In 1929, the astronomer Hubble observed that all the stars and galaxies were speeding away from us, so our universe is expanding everywhere. But if so, why is light from just after the big bang still all around us today, as cosmic microwave background? If the early light exploded outwards, shouldn’t it be at the edge of the universe not here? Current physics doesn’t explain this, but space as an expanding surface does (2.2.5).

A hypersphere surface has three dimensions like our space and no edges like a balloon surface, so it lets our space expand everywhere at once, not just at an edge. Yet while a balloon expanding thins out, our space hasn’t changed in billions of years. This suggests that we are on the inside surface of expanding bubble, not the outside of a stand-alone balloon (Figure 2.11).
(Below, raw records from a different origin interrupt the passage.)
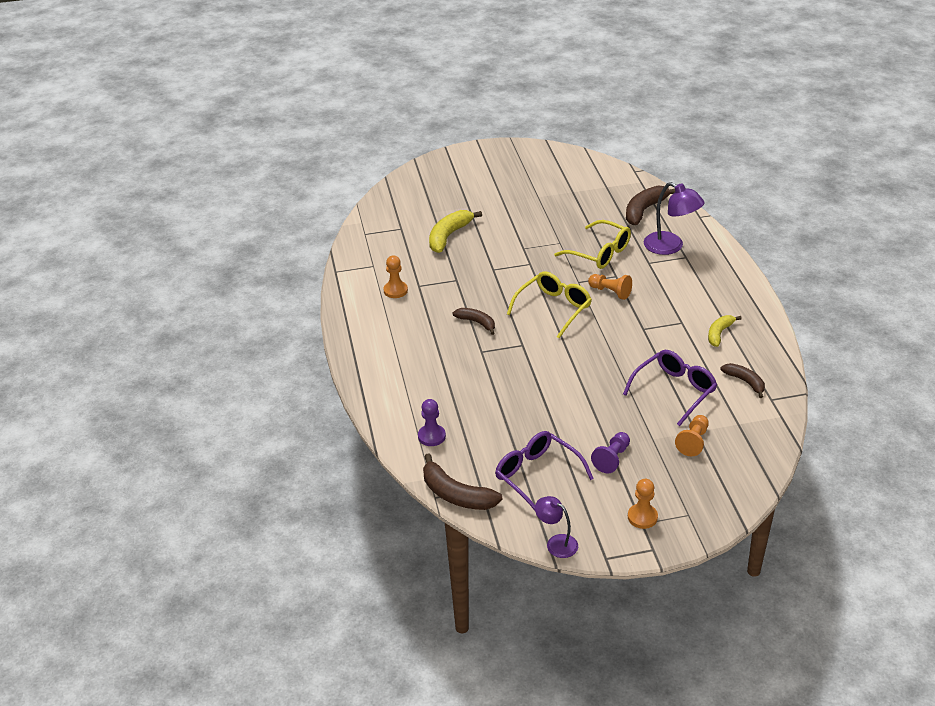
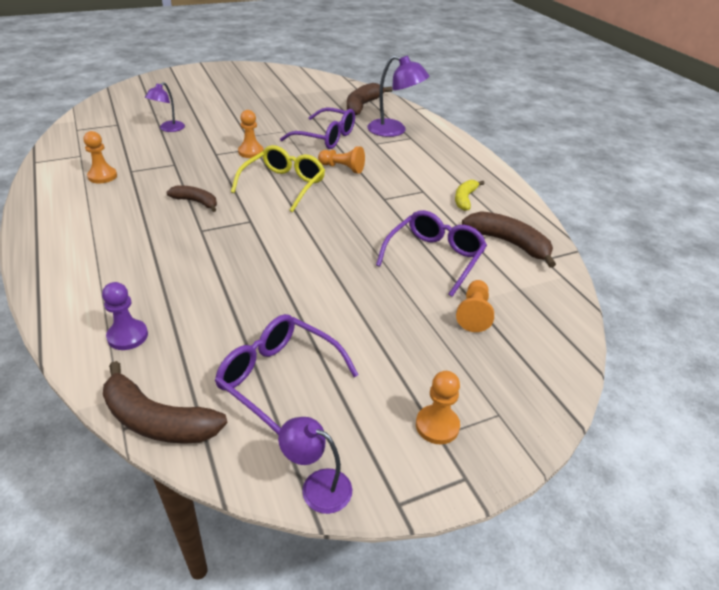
camera: 15 degrees left, 0 degrees up
yellow banana [429,210,482,253] -> purple lamp [145,82,185,132]
yellow glasses [554,220,631,269] -> purple glasses [280,107,355,149]
purple pawn [591,432,630,473] -> none
brown banana [720,363,765,398] -> brown banana [462,211,556,268], size x1.60
none -> orange pawn [238,110,264,158]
The surface of a bubble in a liquid doesn’t thin out as it expands because its surface comes from the liquid, not itself. It still has no center or edge, so any waves on it will wrap around to end up everywhere. Hence, light from long ago is still all around us, as cosmic microwave radiation. It also answers questions like:
- What is space expanding into? It is expanding into the bulk around it.
- Does space end? No, a bubble surface has no end.
- Where is space expanding? Everywhere, just as a bubble surface expands everywhere at once.
- How does new space arise? As the bubble expands, new space comes from the bulk around it.
- Are we expanding too? No, objects on a bubble surface don’t expand as the bubble does.
Space as an expanding bubble surface is homogenous but not continuous, expanding but not exploding, never-ending but not infinite, and curved not flat. Instead of hosting particles in space, it only hosts waves on space, so our universe is built from waves not particles.